Wadjda was fun, mainly because of the girl’s acting and direction. It’s a sweet film that gets into some social issues in Saudi Arabia without being judgmental.
There was a New Yorker review of it a while ago that compared it with other bicycle-oriented films (like “kid with a bicycle”). That may be of interest. I’ll see if I can find it online.

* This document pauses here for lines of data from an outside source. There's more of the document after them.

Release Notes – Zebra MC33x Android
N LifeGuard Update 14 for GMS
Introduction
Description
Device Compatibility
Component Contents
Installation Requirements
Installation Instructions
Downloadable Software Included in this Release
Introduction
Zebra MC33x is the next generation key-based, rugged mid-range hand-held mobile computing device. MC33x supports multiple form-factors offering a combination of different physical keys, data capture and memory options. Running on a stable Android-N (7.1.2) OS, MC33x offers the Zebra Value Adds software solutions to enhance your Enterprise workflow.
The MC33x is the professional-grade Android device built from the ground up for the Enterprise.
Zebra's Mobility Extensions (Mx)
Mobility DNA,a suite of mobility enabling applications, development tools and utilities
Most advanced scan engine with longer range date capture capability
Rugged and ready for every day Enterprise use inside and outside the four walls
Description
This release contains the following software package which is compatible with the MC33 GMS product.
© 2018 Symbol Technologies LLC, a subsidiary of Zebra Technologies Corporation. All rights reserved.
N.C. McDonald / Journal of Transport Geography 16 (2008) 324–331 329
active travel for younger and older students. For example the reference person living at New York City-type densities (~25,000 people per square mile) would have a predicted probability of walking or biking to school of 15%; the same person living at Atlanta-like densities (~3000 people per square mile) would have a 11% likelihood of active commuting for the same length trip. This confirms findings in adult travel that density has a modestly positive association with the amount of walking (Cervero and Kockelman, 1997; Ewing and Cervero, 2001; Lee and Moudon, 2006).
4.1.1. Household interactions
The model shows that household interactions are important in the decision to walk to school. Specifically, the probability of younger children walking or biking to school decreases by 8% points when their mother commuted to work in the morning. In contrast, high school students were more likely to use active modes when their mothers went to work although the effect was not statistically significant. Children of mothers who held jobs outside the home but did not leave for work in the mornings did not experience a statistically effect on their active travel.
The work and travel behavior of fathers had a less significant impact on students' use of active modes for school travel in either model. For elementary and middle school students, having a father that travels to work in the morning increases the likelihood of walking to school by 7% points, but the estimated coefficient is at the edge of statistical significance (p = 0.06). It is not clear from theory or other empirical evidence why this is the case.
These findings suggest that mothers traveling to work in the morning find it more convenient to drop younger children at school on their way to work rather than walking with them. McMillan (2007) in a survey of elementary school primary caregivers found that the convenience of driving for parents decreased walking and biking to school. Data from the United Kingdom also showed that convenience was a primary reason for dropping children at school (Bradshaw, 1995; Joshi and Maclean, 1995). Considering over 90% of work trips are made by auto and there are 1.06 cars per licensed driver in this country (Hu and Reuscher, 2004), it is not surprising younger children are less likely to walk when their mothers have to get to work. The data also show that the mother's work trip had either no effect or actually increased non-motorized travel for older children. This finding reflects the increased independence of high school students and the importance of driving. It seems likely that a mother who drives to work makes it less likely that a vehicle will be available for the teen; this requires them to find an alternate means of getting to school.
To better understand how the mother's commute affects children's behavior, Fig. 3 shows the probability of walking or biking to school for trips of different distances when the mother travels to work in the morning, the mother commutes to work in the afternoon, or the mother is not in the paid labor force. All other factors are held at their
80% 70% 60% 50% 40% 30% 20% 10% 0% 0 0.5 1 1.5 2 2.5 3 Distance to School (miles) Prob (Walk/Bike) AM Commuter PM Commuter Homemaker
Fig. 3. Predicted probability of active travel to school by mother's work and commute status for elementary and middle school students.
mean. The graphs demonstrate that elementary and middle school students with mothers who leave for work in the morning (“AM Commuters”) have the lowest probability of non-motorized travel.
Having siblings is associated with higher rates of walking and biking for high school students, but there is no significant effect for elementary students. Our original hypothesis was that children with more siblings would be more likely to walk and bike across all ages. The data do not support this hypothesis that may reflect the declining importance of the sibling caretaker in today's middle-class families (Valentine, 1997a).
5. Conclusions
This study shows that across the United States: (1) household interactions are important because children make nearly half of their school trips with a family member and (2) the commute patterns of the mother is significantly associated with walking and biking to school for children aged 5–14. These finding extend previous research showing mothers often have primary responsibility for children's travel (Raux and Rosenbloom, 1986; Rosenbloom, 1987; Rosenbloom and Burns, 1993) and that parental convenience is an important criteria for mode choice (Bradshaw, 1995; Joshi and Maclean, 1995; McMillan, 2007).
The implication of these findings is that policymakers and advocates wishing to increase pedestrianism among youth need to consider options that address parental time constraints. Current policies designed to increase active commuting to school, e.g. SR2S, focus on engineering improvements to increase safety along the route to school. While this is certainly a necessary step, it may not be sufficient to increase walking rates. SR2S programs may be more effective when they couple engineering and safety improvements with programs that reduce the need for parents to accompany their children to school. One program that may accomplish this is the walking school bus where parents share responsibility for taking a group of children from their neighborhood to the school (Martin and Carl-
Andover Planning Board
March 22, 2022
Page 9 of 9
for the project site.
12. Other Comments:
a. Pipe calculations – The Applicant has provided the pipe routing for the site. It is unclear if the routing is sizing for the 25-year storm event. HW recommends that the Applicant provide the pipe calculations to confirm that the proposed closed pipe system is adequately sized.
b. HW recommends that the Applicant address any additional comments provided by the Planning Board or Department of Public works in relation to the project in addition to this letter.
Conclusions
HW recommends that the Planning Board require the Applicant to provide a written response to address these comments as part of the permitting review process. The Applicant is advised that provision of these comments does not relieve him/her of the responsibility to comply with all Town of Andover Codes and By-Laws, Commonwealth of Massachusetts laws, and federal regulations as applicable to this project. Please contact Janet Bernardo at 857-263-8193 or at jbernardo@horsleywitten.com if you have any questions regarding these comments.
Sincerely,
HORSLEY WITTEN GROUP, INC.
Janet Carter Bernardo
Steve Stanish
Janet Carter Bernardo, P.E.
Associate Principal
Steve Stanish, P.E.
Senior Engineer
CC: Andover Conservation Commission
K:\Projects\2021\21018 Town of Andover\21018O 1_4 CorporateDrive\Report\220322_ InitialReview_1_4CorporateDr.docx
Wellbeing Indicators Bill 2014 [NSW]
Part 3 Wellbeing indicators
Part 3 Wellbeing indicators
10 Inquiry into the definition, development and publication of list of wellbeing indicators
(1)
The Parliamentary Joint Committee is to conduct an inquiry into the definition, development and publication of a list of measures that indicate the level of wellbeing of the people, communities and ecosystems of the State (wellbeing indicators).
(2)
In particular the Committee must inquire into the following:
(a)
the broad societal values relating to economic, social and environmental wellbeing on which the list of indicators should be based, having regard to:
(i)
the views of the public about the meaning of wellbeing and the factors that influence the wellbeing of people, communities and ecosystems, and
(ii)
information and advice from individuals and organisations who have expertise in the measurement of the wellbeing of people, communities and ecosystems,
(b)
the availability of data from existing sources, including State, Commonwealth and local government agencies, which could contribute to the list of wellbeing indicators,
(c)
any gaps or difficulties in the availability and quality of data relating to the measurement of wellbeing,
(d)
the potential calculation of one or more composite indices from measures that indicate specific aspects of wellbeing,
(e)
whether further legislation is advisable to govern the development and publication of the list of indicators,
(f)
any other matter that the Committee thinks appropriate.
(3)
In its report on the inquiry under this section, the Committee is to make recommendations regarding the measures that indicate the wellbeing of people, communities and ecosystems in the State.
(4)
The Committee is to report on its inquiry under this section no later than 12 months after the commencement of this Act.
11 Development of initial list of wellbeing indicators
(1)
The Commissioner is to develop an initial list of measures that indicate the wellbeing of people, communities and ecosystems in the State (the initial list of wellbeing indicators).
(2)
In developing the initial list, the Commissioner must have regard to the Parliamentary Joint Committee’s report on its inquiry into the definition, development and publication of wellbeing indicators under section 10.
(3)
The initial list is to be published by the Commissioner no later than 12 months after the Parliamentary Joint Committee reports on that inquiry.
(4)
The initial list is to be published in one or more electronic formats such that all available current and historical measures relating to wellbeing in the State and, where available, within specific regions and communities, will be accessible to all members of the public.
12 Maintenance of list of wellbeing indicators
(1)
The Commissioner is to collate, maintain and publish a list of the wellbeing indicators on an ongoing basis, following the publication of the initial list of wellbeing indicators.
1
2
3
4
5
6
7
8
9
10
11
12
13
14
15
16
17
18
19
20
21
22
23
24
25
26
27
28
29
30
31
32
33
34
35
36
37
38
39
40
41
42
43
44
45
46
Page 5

Here’s the part of the review of “Wadjda” in The New Yorker that I liked:
“Nevertheless, ‘Wadjda’ deserves its place in the canon of two-wheeled movies: a slim but distinguished line, gliding from De Sica’s ‘Bicycle Thieves,’ Tati’s ‘Jour de Fête,’ and Truffauts ‘Les Mistons’ through to the Dardenne brothers’ ‘The Kid with a Bike.’ They all depend on an awkward clump of metal that has no use or purpose until it starts to move, at which point, especially for the young, it acquired a liberating grace. Al Mansour is too smart to overdo the symbolic spin, but the thrust of her film, toward the end, could hardly be more urgent. Wadjda winds up at an intersection, watching traffic stream by in both directions. You might read the scene as a feminist renewal of ‘The 400 Blows,’ and of its celebrated freeze-frame at the ocean’s unwelcoming edge.”